In exams and schoolwork, teachers allow us to take unequal units on the $x$ & $y$ axes if their values are really far apart for ease of drawing and scalability. For example, if the $x$ values are $1,2,3...$ and the $y$ values are $100,200,300...$ then it is encouraged to take like $1$ small square as a unit in the $x$-axis, but like $10$ small squares as a unit in the $y$-axis.
My question is, how mathematically rigorous is this method? Aren't we distorting the graph? The length of $1$ unit on the $x$-axis & the length of $1$ unit on the $y$-axis are unequal. The length of a unit on the $y$-axis is $10$ times the length of $1$ unit on the $x$-axis in the above example. So, aren't we drawing wrong graphs?

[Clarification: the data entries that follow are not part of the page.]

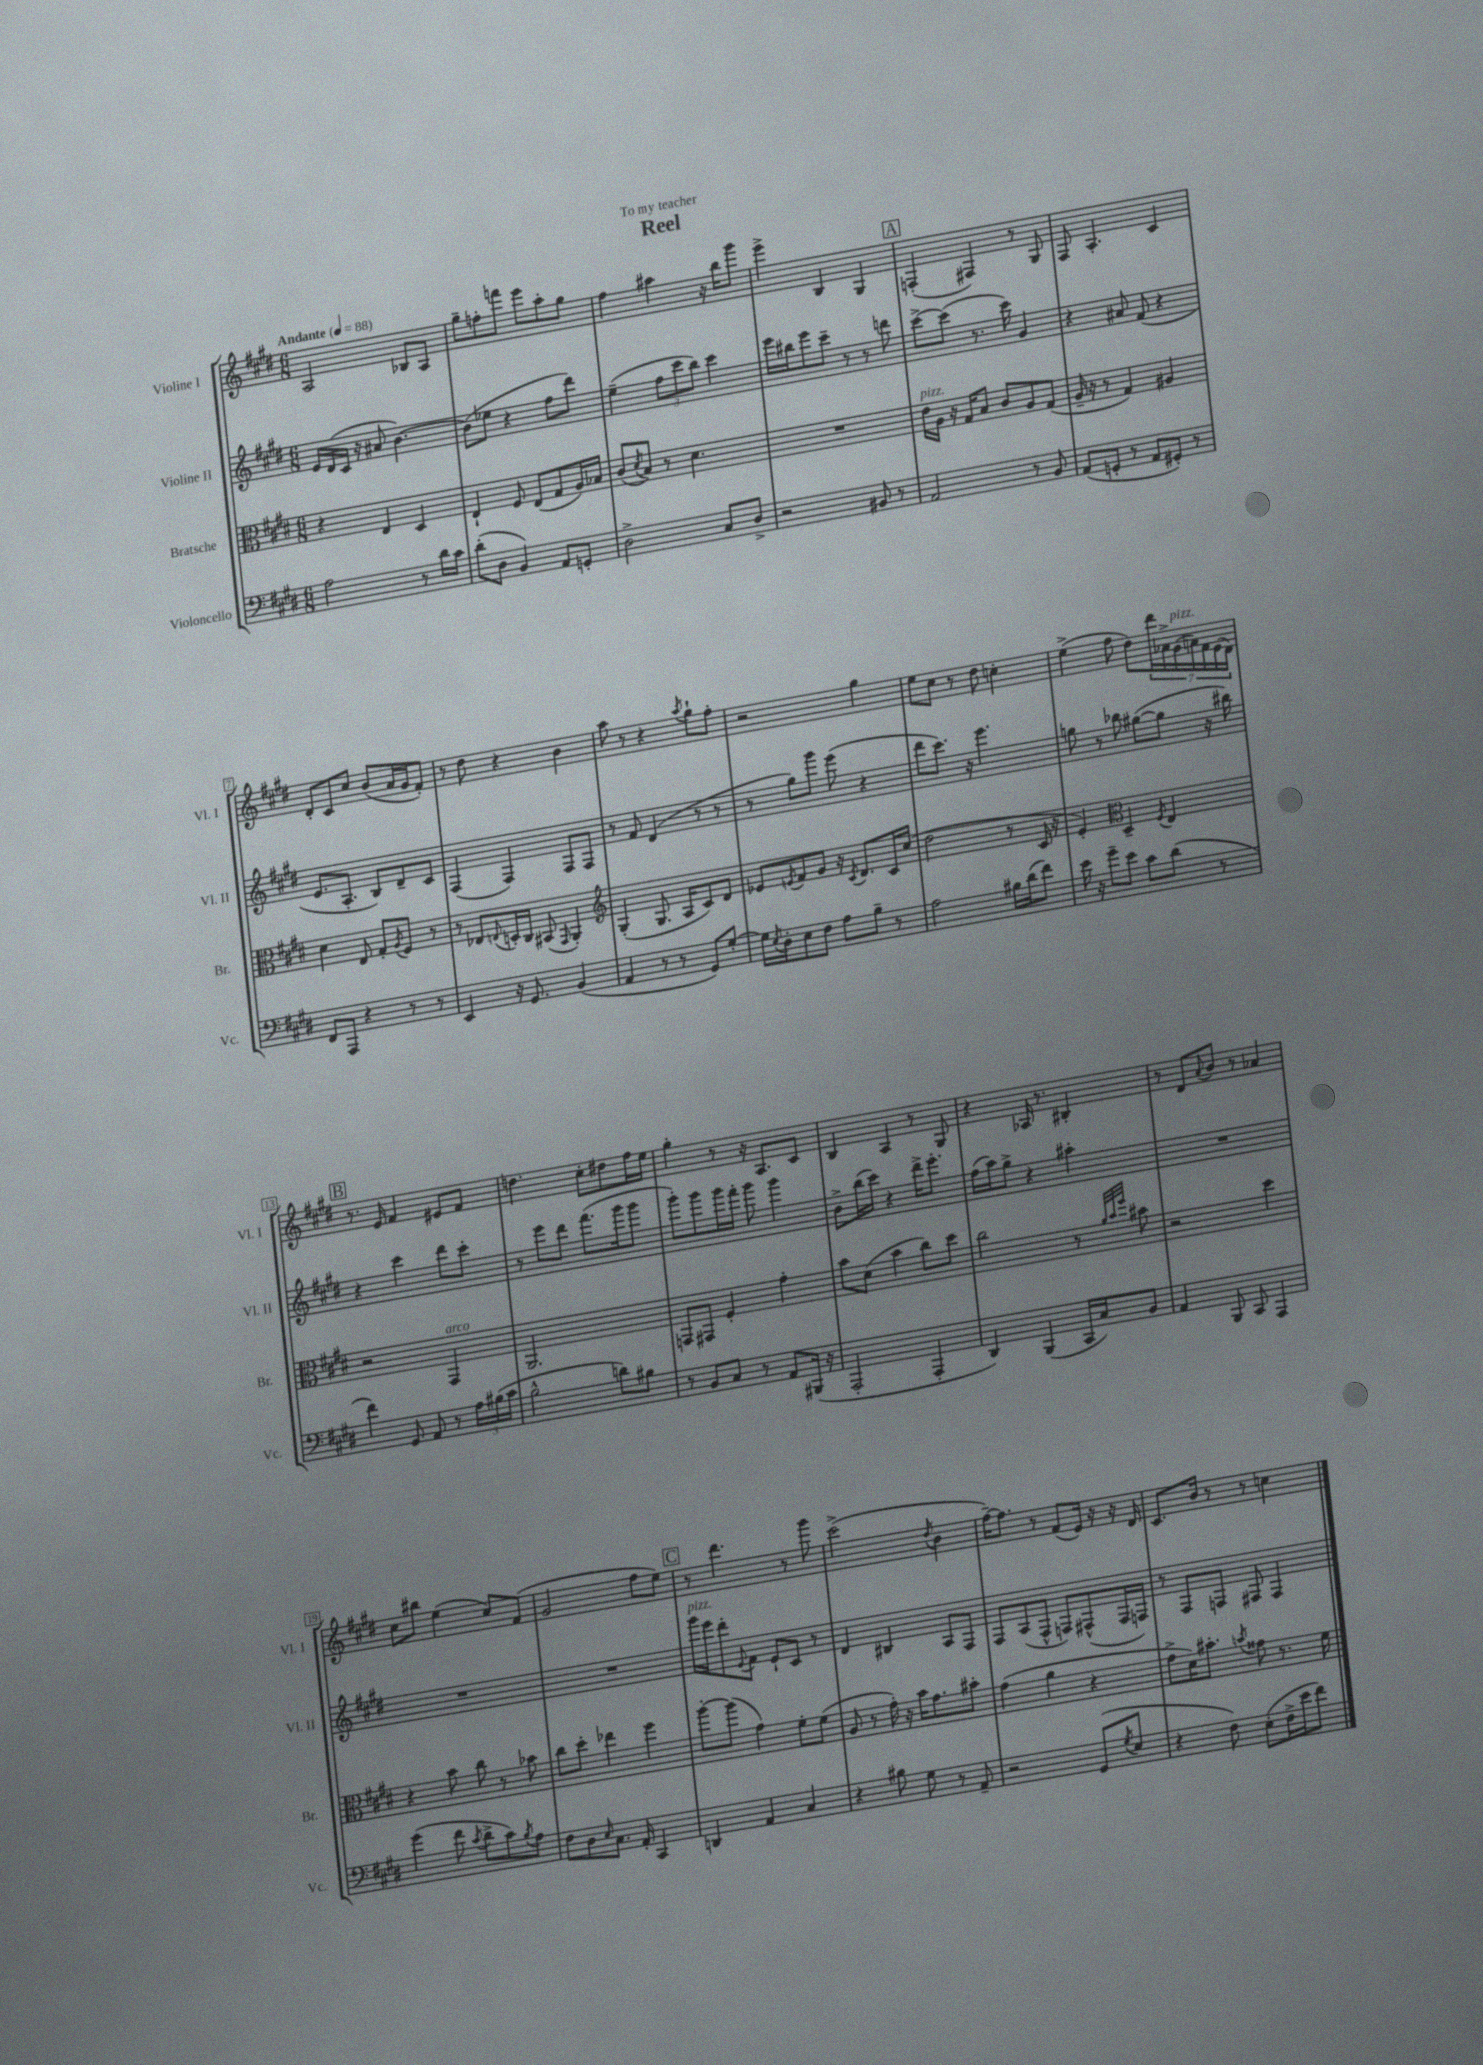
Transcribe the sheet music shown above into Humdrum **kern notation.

**kern	**kern	**kern	**kern
*part4	*part3	*part2	*part1
*staff4	*staff3	*staff2	*staff1
*I"Violoncello	*I"Bratsche	*I"Violine II	*I"Violine I
*I'Vc.	*I'Br.	*I'Vl. II	*I'Vl. I
*clefF4	*clefC3	*clefG2	*clefG2
*k[f#c#g#d#]	*k[f#c#g#d#]	*k[f#c#g#d#]	*k[f#c#g#d#]
*M6/8	*M6/8	*M6/8	*M6/8
*MM88	*MM88	*MM88	*MM88
=1	=1	=1	=1
!	!	!	!LO:TX:a:B:t=Andante
2A\	4r	16e/LL	2A/
.	.	(16d#/	.
.	.	16c#/JJ	.
.	.	16r	.
.	4E/	8a#X/	.
.	.	[4.b\)	.
8r	4D#/	.	8B-X/L
16d#\LL	.	.	8A/J
16c#\JJ	.	.	.
=2	=2	=2	=2
(8d#'\L	4E`/	(8b\L]	8gg#~\L
8D#\J	.	8ee-X\J	8ffn'\
4BB/)	8F#/	4r	8fffn\J
.	(8E/L	.	8eee\L
8AA/L	8G#/	8ff#\L	8aa'\
8GGn'/J	16A/L)	8ddd#\J)	8gg#\J
.	16B-X/JJ	.	.
=3	=3	=3	=3
2D#^\	(8c#/L	(4ee~\	4ff#\
.	8qd#/	.	.
.	8B/J)	.	.
.	8r	12ff#\L	4aa#X\
.	.	12ccc#\	.
.	4.d#\	.	.
.	.	12bb\J)	.
8C#/L	.	4ccc#\	16r
.	.	.	16bb\KL
8D#^/J	.	.	8ggg#\J
=4	=4	=4	=4
2r	2.r	16eee\LL	4eee^\
.	.	16bb#X\J	.
.	.	8eee\	.
.	.	8ccc#~\J	4B/
.	.	8r	.
8BB#X/	.	8r	4G#/
8r	.	8dddn\	.
!!LO:REH:place=s1:t=A
=5	=5	=5	=5
!	!LO:TX:a:i:t=pizz.	!	!
2AA/	16e\LL	[8ccc#^\L	(4Fn'/
.	16A\JJ	.	.
.	16r	(8ccc#\J]	.
.	16G#/KL	.	.
.	8B/J	8.r	4F#X/)
.	8c#/L	.	.
.	.	16ccc#\)	.
8r	8A/	4g#/	8r
8BB/	(8G#/J	.	8G#/
=6	=6	=6	=6
(8AA/L	16A~/	4r	8F#/
.	16r	.	.
8GGn'/J	8r	.	4.A'/
8r	4G#/)	8a#X/	.
8AA/L	.	(8f#/	.
8GG#X'/J)	4A#X/	4r	4c#/
8r	.	.	.
!!LO:LB:g=z
=7	=7	=7	=7
8FF#/L	4d#\	8.e/L	8d#'/L
8AAA/J	.	.	8c#/
.	.	8.A'/J	.
4r	8E/	.	8cc#/J
.	8G#'/L	8B/L)	(8b/L
.	8qA/	.	.
8r	8F#/J	8d#~/	16a/L
.	.	.	16g#/J
8r	8r	8c#/J	8f#'/J)
=8	=8	=8	=8
4EE/	8r	(4F#/	8r
.	8E-X/L	.	8dd#\
.	8qqEn/	.	.
16r	16Dn'/L	4F#/)	4r
8.GG#/	16C#/JJ	.	.
.	(8BB#X/	.	.
.	16qqGG#/	.	.
(4BB/	4AA'/)	8F#/L	4b\
.	.	8F#/J	.
=9	=9	=9	=9
*	*clefG2	*	*
4AA/	(4G#'/	8r	8aa\
.	.	8f#/	8r
8r	8.G#/	(4d#/	4r
8r	.	.	.
.	16A/KL	.	.
.	.	.	8qaa/
8GG#/L)	8c#/)	8r	8gg#`\L
[8G#'/J	8d#/J	8r	8ff#'\J
=10	=10	=10	=10
16G#\LL]	8e-X/L	8r	2r
8qE/	.	.	.
16D#'\J	.	.	.
.	8qen/	.	.
8E\	8f#/	8gg#\L)	.
8F#\J	8g#/J	8ggg#\J	.
8A\L	16r	(8eee\	.
.	8qc#/	.	.
.	8.d#/L	.	.
8B~\J	.	4r	4gg#\
8r	16c#/L	.	.
.	(16cc#/JJ	.	.
=11	=11	=11	=11
2A\	2dd#\	8ddd#\L	8ee\L
.	.	8.ccc#\J)	8cc#\J
.	.	.	8r
.	.	16r	.
.	.	4.eee\	8dd#\
16B#X\LL	8r	.	4ccn'\
(16d#\J	.	.	.
8f#\J)	16c#/	.	.
.	16r	.	.
=12	=12	=12	=12
16e\	4e'/)	8ggn\	(4ee^\
16r	.	.	.
8g#~\L	.	8r	.
*	*clefC3	*	*
8e\J	4D#~/	8bb-X\	8ff#\
8c#\L	.	([8gg#X\L	8dd#\L)
.	8qF#/	.	.
(8d#\J	4E/	8gg#\J]	28ddd#\L
.	.	.	28a-X^\
!	!	!	!LO:TX:a:i:t=pizz.
.	.	.	(28g#\
.	.	.	28an\)
8r	.	16r	.
.	.	.	28f#\
.	.	.	(28e\
.	.	16bb#X\)	.
.	.	.	28d#\JJ)
!!LO:LB:g=z
!!LO:REH:place=s1:t=B
=13	=13	=13	=13
4f#\)	2r	4r	8.r
.	.	.	16e/
8GG#/	.	4ccc#\	4f#/
8AA/	.	.	.
!	!LO:TX:a:i:t=arco	!	!
8r	4GG#/	8ddd#\L	8e#X/L
24A\LL	.	8ccc#'\J	8f#/J
(24B#X\	.	.	.
24c#\JJ	.	.	.
=14	=14	=14	=14
2B^^\	2.AA/	8r	4.ddn\
.	.	8eee\L	.
.	.	8ddd#\J	.
.	.	(8.fff#\L	8cc#'\L
8dn\L)	.	.	8dd#X\
.	.	16ggg#\k	.
8B#X\J	.	8ggg#\J	16ff#\L
.	.	.	16ee\JJ
=15	=15	=15	=15
8r	8GGn/L	8ggg#'\L)	4gg#'\
8BB/L	8GG#X/J	8ggg#\	.
8C#/J	4F#'/	16ggg#\L	8r
.	.	16fff#'\JJ	.
8r	.	8ggg#\	16r
.	.	.	8.A/L
8AA/L	4g#'\	4ggg#\	.
(16BBB#X/Jk	.	.	8c#/J
16r	.	.	.
=16	=16	=16	=16
2AAA'/	8b\L	8b^\L	4B/
.	(8d#\J	(16bb\L	.
.	.	16ccc#\JJ)	.
.	4b\	4r	4A/
4AAA'/	8cc#\L)	16ddd#^\KL	8r
.	.	8.eee'\J	.
.	8dd#\J	.	8G#/
=17	=17	=17	=17
4DD#/)	2cc#\	(16ff#\LL	4r
.	.	16aa\J)	.
.	.	8gg#^\J	.
(4BBB/	.	4r	16A-X/
.	.	.	8.r
16CC#/LL	8r	4aa#X'\	4B#X'/
16C#/J)	.	.	.
.	32qqa/LLL	.	.
.	32qqb/	.	.
.	32qqff#/JJJ	.	.
8BB/J	8b#X\	.	.
=18	=18	=18	=18
4AA/	2r	2.r	8r
.	.	.	8d#/L
.	.	.	8qqa/
8BBB/	.	.	8b/J
8CC#/	.	.	8r
4AAA/	4dd#\	.	4a-X/
!!LO:LB:g=z
=19	=19	=19	=19
(4g#\	4r	2.r	8cc#\L
.	.	.	8bb#X\J
8f#\	8b\	.	(4ee\
8qc#/	.	.	.
8d#^\L	8cc#\	.	.
8c#\)	8r	.	8cc#/L)
8qB/	.	.	.
8A\J	8b-X\	.	(8f#/J
=20	=20	=20	=20
8F#\L	8cc#\L	2.r	2g#/
8D#\	8dd#'\J	.	.
16qqE/	.	.	.
8.C#\J	4ee-X\	.	.
16AA'/	.	.	.
4CC#/	4ff#\	.	8ff#\L
.	.	.	8ee\J)
!!LO:REH:place=s1:t=C
=21	=21	=21	=21
!	!	!LO:TX:a:i:t=pizz.	!
4DDn/	[8aa'\L	16ggg#\LL	8r
.	.	16eee\J	.
.	(8aa\J]	8ddd#'\	4.ddd#\
.	.	8qqe/	.
4AA/	4g#\)	8f#\J	.
.	.	8e`/L	.
4C#/	8f#'\L	8c#/J	8r
.	(8f#\J	8r	8ggg#\
=22	=22	=22	=22
4r	8A/	4d#/	(2ccc#^\
.	8r	.	.
8B#X\	16g#'\)	4B#X/	.
.	16r	.	.
8G#\	16b\KL	.	.
.	8.g#\	.	.
.	.	.	8qdd#/
8r	.	8A/L	4b\
8AA~/	8b#X'\J	8F#/J	.
=23	=23	=23	=23
2r	(4g#\	8F#/L	[16ff#~\KL)
.	.	.	8.ff#\J]
.	.	(8A/	.
.	4a\	8F#^^/J	8r
.	.	8Fn/L)	(8f#/L
(8GG#/L	4r	(8F#X^^/	16e/Jk)
.	.	.	16r
8qG#/	.	.	.
8E/J	.	16F#/L	16r
.	.	16Fn/JJ)	16d#/
=24	=24	=24	=24
4r	8g#^\L	8r	8.c#/L
.	16d#\K)	8F#/L	.
.	8.b#X'\J	.	16b/Jk
8F#\)	.	8Fn/J	8r
.	8qbn/	.	.
(8E'\L	8g##X\	8F#X/	8r
16F#^\L	8.r	4F#/	4ccn\
16e\J	.	.	.
8f#\J)	.	.	.
.	16f#\	.	.
==	==	==	==
*-	*-	*-	*-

There is no problem with drawing graphs with different scales. The key is that you can't always use the same interpretations of what the graph MEANS.
Following your example, if I draw a line through the origin at a 45 degree angle up from the positive x-axis, I get the line $y=10x$. This will look like the line $y=x$ in standard cartesian coordinates. So the intuition of "how steep is the slope" by visualization needs to shift.
The thing you have to grapple with is what do you mean by "wrong" or "right". In math, we look for our tools to be internally logically consistent (Different mathematical setups lead to different outcomes, just like your different scales means the angles for slopes of lines change, but within their own system they are fine) and then at least one of the following: Useful, beautiful, or interesting. Nowhere is there a "universally objectively correct way" to define math.
To give a simple example, there are lots of ways we define numbers that can lead to $1+1=0$! These aren't the usual real numbers you are used to, but they follow all the arithmetic laws (AKA they form a field).